■ **EXERCISE DIRECTIONS**:
Starting at the line that has "thumb ip: (199, 231)" and stopping after the line that has "ring dip: (184, 158)", reproduce the listing below exactly; omit everything else.

■ **AVAILABLE DATA**:
BEGIN
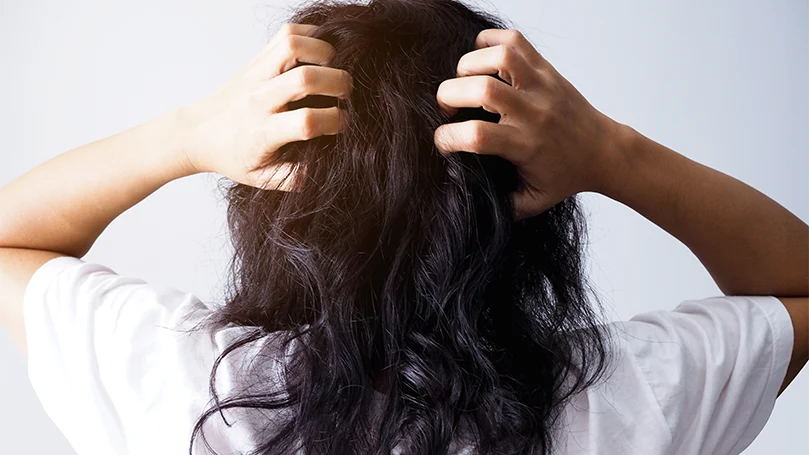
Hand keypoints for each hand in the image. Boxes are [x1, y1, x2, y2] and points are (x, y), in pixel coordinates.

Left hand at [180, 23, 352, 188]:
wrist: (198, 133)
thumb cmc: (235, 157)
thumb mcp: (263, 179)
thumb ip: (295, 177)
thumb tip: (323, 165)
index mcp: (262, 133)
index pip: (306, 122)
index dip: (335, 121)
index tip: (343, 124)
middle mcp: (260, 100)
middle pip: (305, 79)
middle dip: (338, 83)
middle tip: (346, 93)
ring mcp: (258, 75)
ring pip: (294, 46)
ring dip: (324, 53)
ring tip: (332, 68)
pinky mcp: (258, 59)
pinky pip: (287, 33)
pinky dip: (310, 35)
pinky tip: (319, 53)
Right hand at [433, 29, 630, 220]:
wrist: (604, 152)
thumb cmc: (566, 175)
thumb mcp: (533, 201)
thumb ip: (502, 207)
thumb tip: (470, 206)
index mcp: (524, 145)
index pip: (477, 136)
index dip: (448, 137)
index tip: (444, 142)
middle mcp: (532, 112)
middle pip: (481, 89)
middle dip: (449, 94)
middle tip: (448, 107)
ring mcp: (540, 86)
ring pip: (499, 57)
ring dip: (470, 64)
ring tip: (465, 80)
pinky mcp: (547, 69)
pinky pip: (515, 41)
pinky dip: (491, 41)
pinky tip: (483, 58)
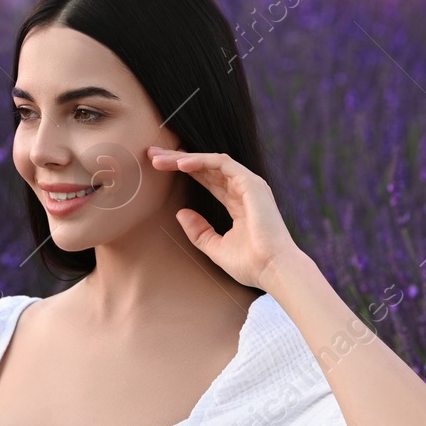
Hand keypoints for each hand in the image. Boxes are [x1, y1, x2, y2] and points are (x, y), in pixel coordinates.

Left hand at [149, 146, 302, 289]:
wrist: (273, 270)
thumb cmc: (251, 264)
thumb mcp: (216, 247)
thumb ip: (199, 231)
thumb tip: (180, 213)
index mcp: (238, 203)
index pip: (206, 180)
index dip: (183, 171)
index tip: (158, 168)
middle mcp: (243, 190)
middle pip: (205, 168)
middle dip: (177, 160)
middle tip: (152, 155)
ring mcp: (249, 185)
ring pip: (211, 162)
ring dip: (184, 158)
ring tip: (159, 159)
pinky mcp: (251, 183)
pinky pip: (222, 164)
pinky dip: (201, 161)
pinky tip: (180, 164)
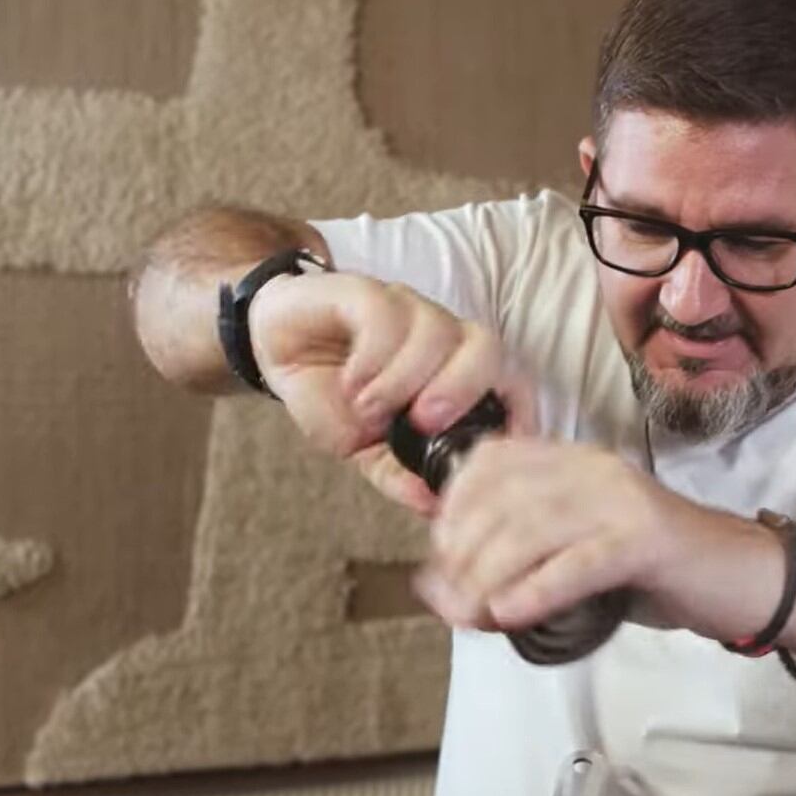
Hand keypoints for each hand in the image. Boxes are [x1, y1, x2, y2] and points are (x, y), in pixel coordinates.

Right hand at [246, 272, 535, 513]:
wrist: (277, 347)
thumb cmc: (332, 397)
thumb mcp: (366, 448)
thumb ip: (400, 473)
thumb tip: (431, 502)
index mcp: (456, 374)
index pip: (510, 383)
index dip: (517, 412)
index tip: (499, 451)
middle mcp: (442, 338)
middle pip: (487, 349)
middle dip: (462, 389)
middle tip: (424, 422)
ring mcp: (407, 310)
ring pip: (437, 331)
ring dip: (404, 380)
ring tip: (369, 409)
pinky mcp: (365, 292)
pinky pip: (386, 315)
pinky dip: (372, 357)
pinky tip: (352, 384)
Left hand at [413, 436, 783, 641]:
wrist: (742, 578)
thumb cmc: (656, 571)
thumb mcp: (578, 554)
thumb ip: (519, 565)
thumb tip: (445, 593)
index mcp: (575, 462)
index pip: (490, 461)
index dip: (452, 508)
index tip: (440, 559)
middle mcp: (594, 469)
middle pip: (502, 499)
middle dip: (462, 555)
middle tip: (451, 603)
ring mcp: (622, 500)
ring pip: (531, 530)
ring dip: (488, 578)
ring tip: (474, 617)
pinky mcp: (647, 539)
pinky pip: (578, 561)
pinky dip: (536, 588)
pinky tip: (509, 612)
END
■ **REPLY**:
thumb ip: (199, 231)
thumb tip: (180, 213)
index mcp: (238, 203)
index pip: (206, 180)
index dip: (183, 171)
index tip: (158, 168)
middle mcp: (243, 190)
middle pip: (205, 168)
middle dip: (177, 160)
middle tip: (152, 155)
ring mcp: (249, 185)
ring pip: (211, 162)
ring dip: (184, 158)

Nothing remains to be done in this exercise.